600 Motorräder beschallten Empfingen

Fast zehn Minuten dauerte es, bis die Mitglieder des Outlaws MC die Gemeinde der Länge nach durchquert hatten.

24.05.2022

Von Gerhard Rebmann

Ein kleiner Teil der rund 600 Motorradfahrer, die am Samstag durch die Horber und die Haigerlocher Straße fuhren. Bild: Gerhard Rebmann

Ein kleiner Teil der rund 600 Motorradfahrer, die am Samstag durch die Horber und die Haigerlocher Straße fuhren. Bild: Gerhard Rebmann

Diejenigen, die am Samstagnachmittag gegen halb vier in der Horber oder in der Haigerlocher Straße unterwegs waren, rieben sich verwundert die Augen – fast zehn Minuten dauerte es, bis etwa 600 Bikerinnen und Biker mit ihren Motorrädern diese Hauptstraßen passiert hatten und Richtung Autobahn weitergefahren waren. Zuvor hatten die Mitglieder des „Outlaw MC“ im Nordstetter Ruhewald das Grab eines verunglückten Motorradfreundes besucht.

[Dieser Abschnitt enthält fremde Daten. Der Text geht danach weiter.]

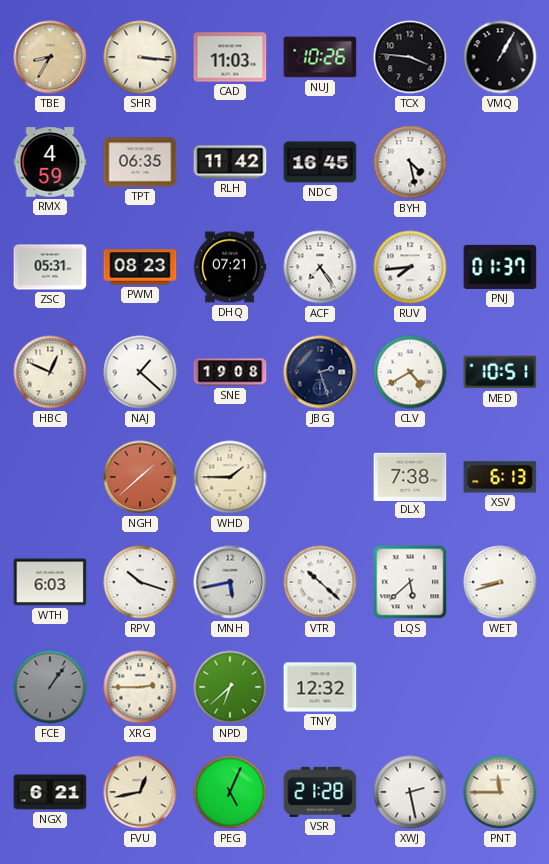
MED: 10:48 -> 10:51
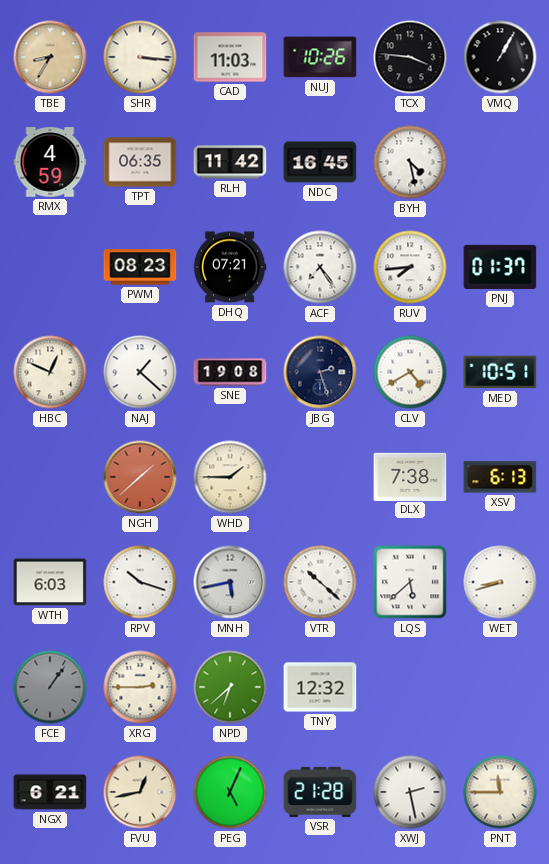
ZSC: 05:31 -> none
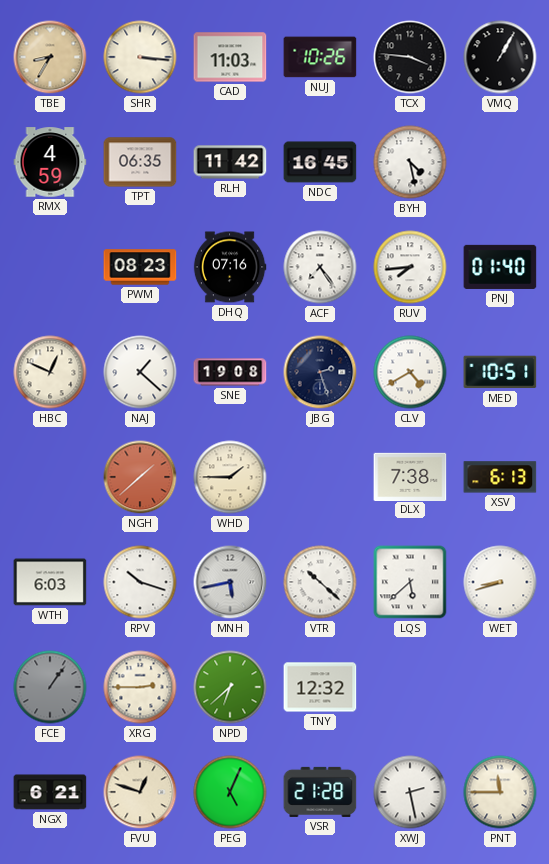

„Outlaw“ bedeutet in etwa „Gesetzloser“ oder „Ausgestoßener“. Der „Outlaws MC“ ist weltweit einer der größten und ältesten MCs. Er zählt zusammen mit den Hells Angels, dem Bandidos MC und dem Pagan MC zu den „Big Four“, den großen Vier, der Outlaw Motorcycle Gangs in den Vereinigten Staaten.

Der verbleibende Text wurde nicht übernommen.